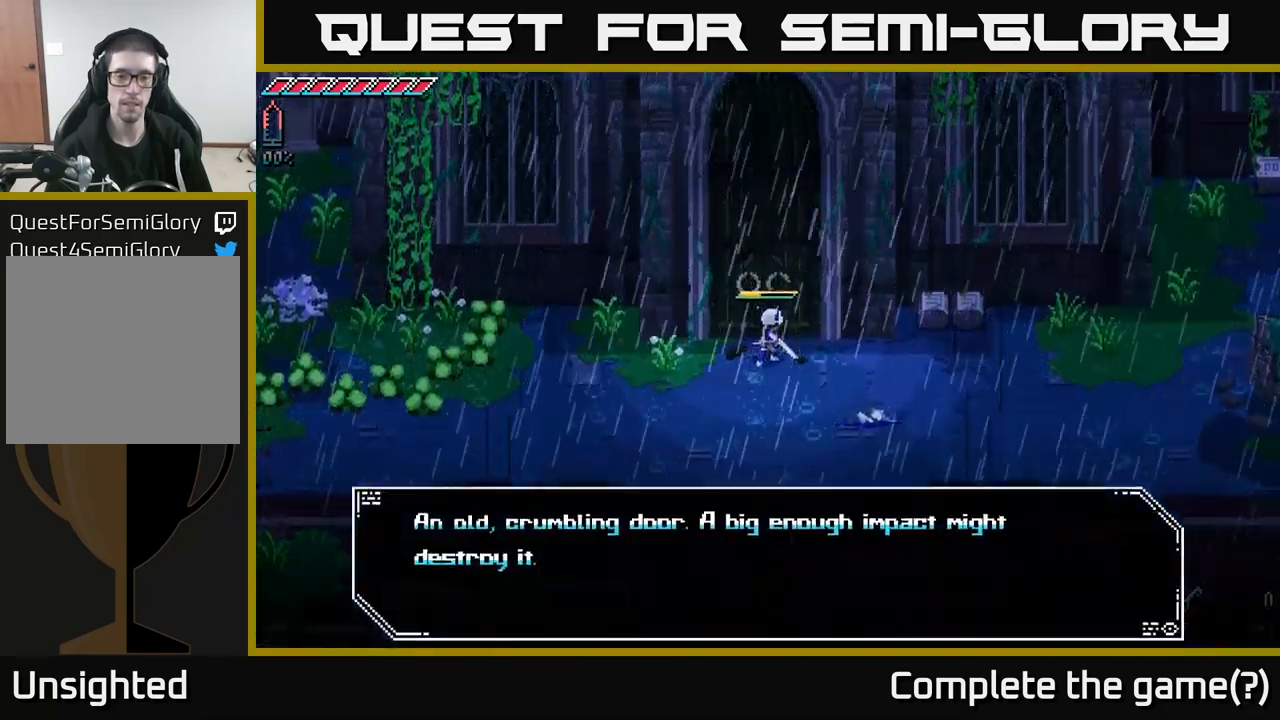
{"buttons": [], "left_stick": "center", "right_stick": "center", "events": [[167, "A", "up"]]}
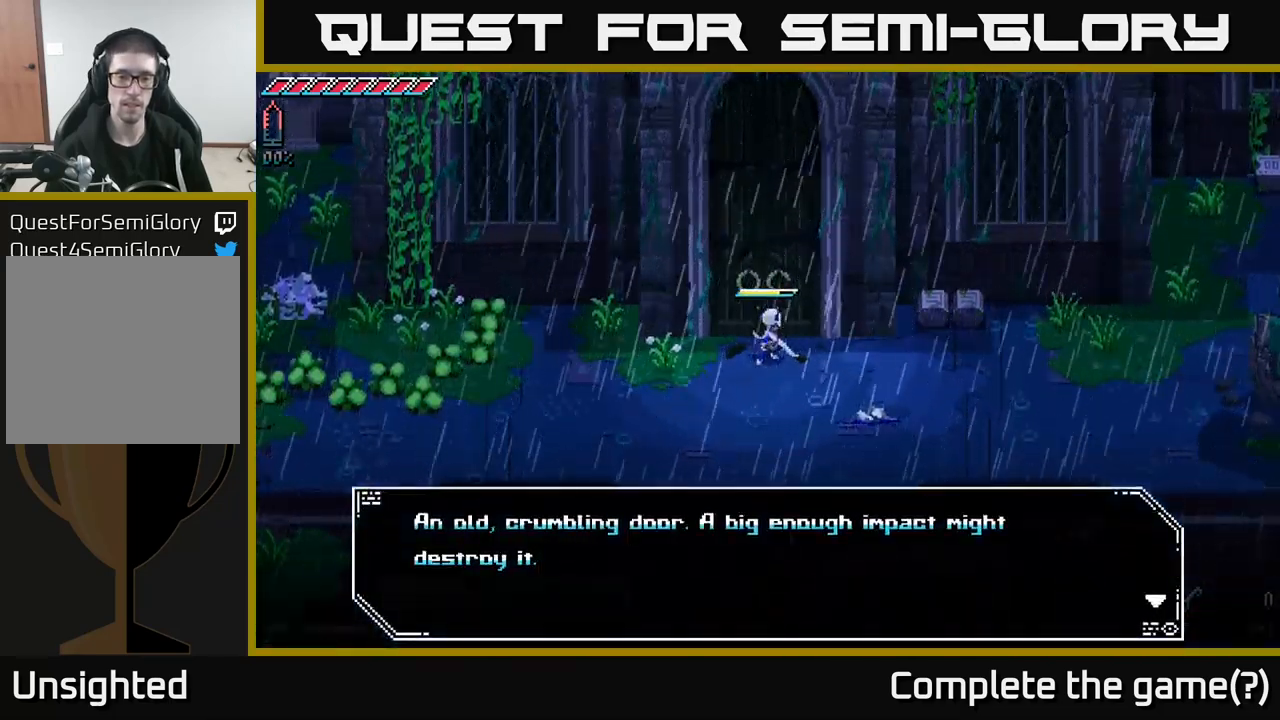
{"buttons": ["A"], "left_stick": "center", "right_stick": "center", "events": [[483, "A", "down"]]}
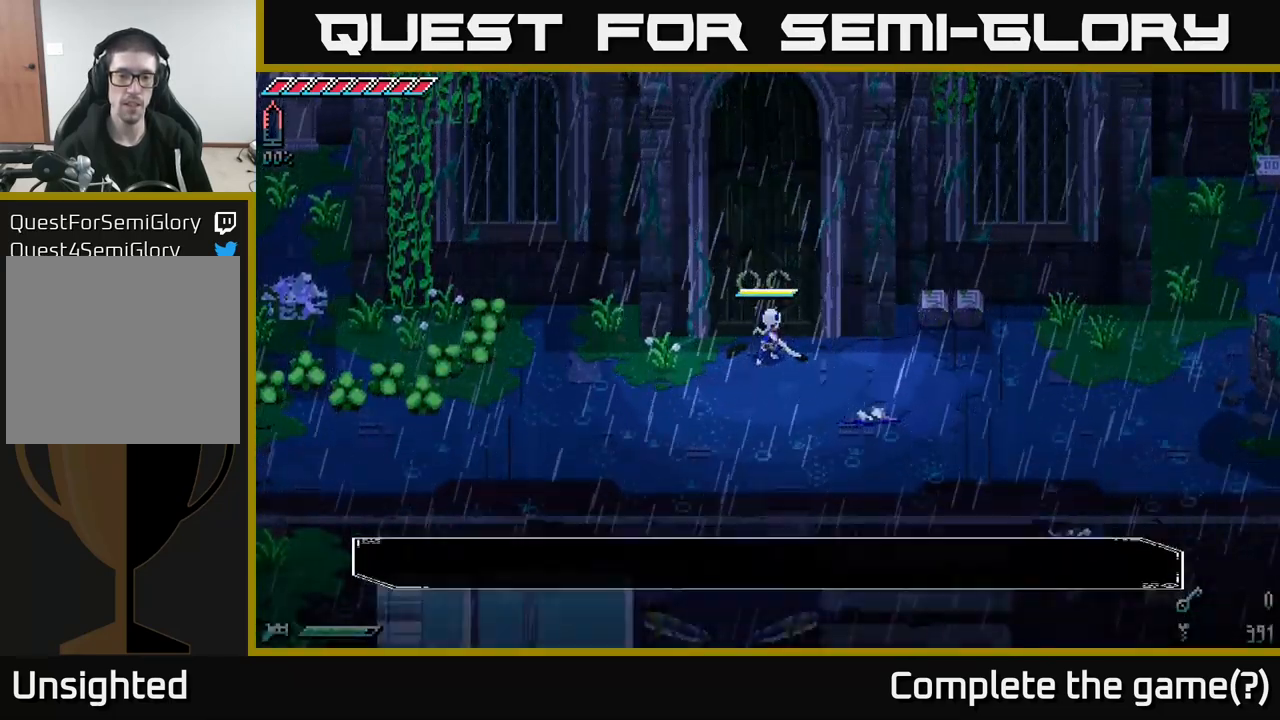
{"buttons": [], "left_stick": "center", "right_stick": "center", "events": [[183, "A", "up"]]}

======

**Work order**
Without the pictures, repeat the listing exactly as it reads.

**Exercise response**
{"buttons": [], "left_stick": "center", "right_stick": "center", "events": [[167, "A", "up"]]}
{"buttons": ["A"], "left_stick": "center", "right_stick": "center", "events": [[483, "A", "down"]]}
{"buttons": [], "left_stick": "center", "right_stick": "center", "events": [[183, "A", "up"]]}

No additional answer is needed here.